Of course, it later turns out that he has his own agenda... or rather, that he represents The Company's agenda.

Before that, however, Ripley and Dallas are in conflict again, over who goes into the Nostromo's air shafts to seek out the alien - both with Fear vs Duty - and, while one might automatically suspect Dallas' overruling of Ripley, taking her place in the search, as being chivalrous, he's actually just reasserting himself as the Captain... To his own cost.

Even the initial trip down to the planet, to investigate the signal, is a conflict on several levels. The crew is contractually obliged to respond to distress calls and, while the signal is not definitively identified as a distress call, there's enough doubt for them to set down an investigate... And at least one of the crew is hoping to get rich on whatever they find (expressed better in Alan Dean Foster's novelisation than in the finished movie). Their own mission, however, is simply to bring their cargo back to Earth.
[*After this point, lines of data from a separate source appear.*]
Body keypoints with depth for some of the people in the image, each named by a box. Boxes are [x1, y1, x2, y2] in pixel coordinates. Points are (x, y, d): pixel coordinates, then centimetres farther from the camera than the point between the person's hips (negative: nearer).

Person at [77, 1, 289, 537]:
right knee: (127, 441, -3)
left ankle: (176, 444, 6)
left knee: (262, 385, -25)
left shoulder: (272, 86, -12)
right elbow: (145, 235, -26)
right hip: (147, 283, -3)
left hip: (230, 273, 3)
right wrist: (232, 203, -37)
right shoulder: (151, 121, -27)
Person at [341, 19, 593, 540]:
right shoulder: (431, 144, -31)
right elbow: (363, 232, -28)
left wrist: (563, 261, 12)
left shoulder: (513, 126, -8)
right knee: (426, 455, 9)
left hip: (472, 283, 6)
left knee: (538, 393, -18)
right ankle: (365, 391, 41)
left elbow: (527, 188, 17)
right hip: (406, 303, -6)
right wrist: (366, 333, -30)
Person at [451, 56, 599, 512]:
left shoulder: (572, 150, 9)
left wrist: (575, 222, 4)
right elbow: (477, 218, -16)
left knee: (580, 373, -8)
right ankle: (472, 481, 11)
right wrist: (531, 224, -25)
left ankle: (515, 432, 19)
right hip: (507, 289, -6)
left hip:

So, with such a glaring error in his text, can I really make use of what Ben Bova has to say about writing?

Actually, in the main, I think I can... His examples - his own short stories - almost seem to be written for purpose, rather than having been chosen to illustrate his points. However, the points he makes are useful... as a guideline.

I may look into books on writing other genres... possibly Horror, as that might be useful, too... but it's already after 11pm, and so too late to go trawling Amazon now.